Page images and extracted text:

________________

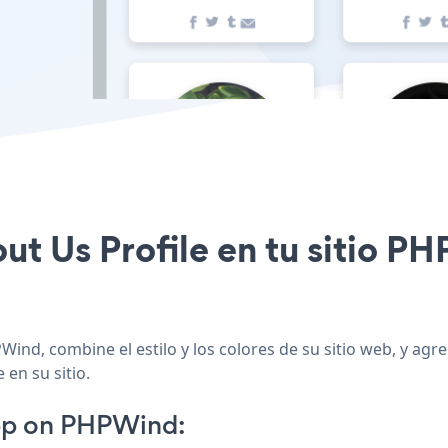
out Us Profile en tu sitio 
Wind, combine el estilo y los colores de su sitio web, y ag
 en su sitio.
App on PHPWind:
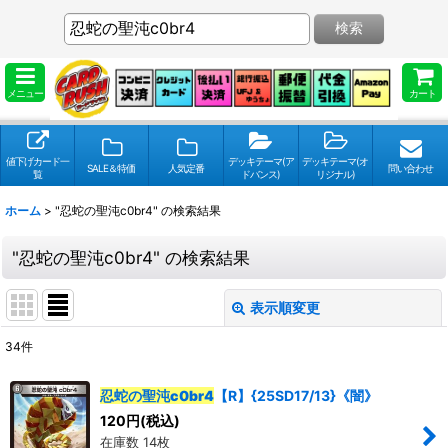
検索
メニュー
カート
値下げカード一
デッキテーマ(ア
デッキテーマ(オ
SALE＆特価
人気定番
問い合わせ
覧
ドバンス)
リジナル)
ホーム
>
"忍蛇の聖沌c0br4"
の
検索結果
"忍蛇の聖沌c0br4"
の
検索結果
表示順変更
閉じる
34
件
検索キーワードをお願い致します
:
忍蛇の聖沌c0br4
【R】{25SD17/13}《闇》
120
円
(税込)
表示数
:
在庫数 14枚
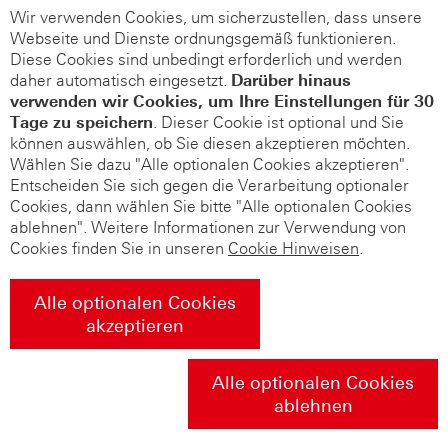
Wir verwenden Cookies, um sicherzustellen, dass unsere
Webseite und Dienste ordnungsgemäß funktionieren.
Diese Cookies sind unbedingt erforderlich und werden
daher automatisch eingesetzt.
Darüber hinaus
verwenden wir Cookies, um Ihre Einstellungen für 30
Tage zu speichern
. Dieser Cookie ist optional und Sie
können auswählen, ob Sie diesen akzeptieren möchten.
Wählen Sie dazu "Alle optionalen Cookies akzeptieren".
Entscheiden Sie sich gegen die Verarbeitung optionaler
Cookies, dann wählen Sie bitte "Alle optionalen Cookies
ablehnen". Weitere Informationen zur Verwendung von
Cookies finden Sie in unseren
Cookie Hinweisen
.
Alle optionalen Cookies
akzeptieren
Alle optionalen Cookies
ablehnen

________________

ABOUT THIS EXERCISE:
All of the data is to be returned exactly, with no pictures included.

ANSWER AREA:
out Us Profile en tu sitio 
Wind, combine el estilo y los colores de su sitio web, y ag
 en su sitio.
App on PHPWind:
検索
メニュー
カート
値下げカード一
デッキテーマ(ア
デッキテーマ(オ
SALE＆特価
人気定番
問い合わせ
覧
ドバンス)
リジナル)
ホーム
>
"忍蛇の聖沌c0br4"
の
検索結果
"忍蛇の聖沌c0br4"
の
検索結果
表示順変更
閉じる
34
件
検索キーワードをお願い致します
:
忍蛇の聖沌c0br4
【R】{25SD17/13}《闇》
120
円
(税込)
表示数
:
在庫数 14枚
Wir verwenden Cookies, um sicherzustellen, dass unsere
Webseite und Dienste ordnungsgemäß funktionieren.
Diese Cookies sind unbedingt erforderlich und werden
daher automatisch eingesetzt.
Darüber hinaus
verwenden wir Cookies, um Ihre Einstellungen für 30
Tage zu speichern
. Dieser Cookie ist optional und Sie
können auswählen, ob Sie diesen akzeptieren möchten.
Wählen Sie dazu "Alle optionalen Cookies akzeptieren".
Entscheiden Sie sich gegen die Verarbeitung optionaler
Cookies, dann wählen Sie bitte "Alle optionalen Cookies
ablehnen". Weitere Informationen zur Verwendung von
Cookies finden Sie in unseren
Cookie Hinweisen
.
Alle optionalen Cookies
akzeptieren
Alle optionalen Cookies
ablehnen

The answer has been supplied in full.